Few women have emerged as major leaders in Cuba. While the United States has produced dozens of female trailblazers, advocates, and influential organizations, Cuban women don’t seem to have a single prominent leader or a potent public voice. Their gains have been made mainly through laws and government policies, not through the media, parliamentary debate or mass demonstrations.

But if there is a figure that might fit the bill it may well be Mariela Castro Espin, the 52-year-old daughter of President Raul Castro and the late Vilma Espin, a prominent rebel and comrade-in-arms.

Mariela Castro, by virtue of her name and her work for the rights of gay, lesbian, bisexual and transgender Cubans, has become a spokeswoman in Cuba and internationally: a voice of the new, post-revolution generation. It is Mariela Castro who said recently that Cuba would never become a capitalist nation; it is Mariela Castro who cast the only “no” vote in the Cuban parliament against a workers’ rights bill she felt didn’t go far enough to prevent discrimination against L.G.B.T. people and victims of HIV. And it is Mariela Castro who, with her father’s ear and as the head of the Center for Sex Education, has been championing gay rights in a country with a history of persecuting homosexuals. She has succeeded in ways unthinkable not long ago, recently sponsoring a blessing ceremony for gay couples on an island where same-sex marriage is illegal.

Other potential leaders include Yoani Sanchez, 39, the ingenious dissident who created an online persona as a critic of the Castro government with her blog Generation Y. Sanchez has carried her pro-democracy message around the world, lecturing at places like Columbia and Georgetown universities.

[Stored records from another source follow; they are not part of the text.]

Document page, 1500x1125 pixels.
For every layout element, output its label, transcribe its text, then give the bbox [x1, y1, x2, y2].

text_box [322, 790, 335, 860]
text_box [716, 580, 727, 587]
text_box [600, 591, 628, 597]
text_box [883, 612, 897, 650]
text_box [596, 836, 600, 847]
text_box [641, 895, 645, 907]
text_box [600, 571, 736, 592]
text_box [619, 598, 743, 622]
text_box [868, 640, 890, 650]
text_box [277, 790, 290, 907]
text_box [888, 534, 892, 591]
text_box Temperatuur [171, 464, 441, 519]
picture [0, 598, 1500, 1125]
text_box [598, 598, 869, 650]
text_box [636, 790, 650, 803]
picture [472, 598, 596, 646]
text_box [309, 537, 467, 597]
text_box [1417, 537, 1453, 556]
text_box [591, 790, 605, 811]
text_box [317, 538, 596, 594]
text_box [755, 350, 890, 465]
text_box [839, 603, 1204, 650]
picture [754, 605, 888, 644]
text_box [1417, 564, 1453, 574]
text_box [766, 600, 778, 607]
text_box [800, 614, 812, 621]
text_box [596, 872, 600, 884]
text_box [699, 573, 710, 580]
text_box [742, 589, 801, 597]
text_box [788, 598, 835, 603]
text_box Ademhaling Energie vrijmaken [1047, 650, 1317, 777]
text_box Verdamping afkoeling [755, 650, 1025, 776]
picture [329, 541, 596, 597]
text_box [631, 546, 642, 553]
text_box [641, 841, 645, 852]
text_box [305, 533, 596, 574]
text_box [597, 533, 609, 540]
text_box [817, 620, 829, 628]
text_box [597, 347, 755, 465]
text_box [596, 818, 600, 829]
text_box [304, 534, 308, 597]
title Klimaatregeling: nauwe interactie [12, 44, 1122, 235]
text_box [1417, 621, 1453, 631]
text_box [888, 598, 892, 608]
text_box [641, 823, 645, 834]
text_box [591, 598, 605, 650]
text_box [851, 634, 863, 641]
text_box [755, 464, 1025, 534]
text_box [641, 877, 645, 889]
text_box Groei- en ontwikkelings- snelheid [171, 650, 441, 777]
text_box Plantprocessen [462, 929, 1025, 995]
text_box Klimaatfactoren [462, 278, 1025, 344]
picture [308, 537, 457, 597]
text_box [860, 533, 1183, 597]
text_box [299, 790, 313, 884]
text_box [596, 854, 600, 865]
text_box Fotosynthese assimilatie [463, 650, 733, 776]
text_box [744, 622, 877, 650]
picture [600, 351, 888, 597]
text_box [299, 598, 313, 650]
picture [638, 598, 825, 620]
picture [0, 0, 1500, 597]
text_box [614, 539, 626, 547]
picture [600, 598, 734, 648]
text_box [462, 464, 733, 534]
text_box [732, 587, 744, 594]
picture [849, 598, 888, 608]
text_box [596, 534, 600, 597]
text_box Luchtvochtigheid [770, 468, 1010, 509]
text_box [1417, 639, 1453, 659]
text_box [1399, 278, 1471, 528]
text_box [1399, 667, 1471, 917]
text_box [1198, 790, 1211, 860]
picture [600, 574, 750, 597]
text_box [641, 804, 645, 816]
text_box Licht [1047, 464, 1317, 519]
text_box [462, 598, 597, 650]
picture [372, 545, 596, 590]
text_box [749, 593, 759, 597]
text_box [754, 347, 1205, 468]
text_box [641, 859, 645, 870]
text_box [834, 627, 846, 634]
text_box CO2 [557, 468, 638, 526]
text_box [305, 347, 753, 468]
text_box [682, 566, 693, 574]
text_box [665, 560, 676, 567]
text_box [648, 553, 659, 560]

And there’s the increasingly familiar face of Josefina Vidal Ferreiro, 53, the head of the Cuban Foreign Ministry’s North America division, an “Americanist” long familiar with the United States, who speaks fluent English and is the leading negotiator in the current Havana-Washington talks. On the U.S. side of the table is Roberta S. Jacobson, 59, a Latin America specialist and Assistant Secretary of State for the Western Hemisphere recently nominated by President Obama as the new ambassador to Mexico.

As U.S.-Cuba relations enter a new era, it hasn’t gone unnoticed that Havana and Washington chose women to lead the most crucial and public negotiations in more than 50 years between the two countries.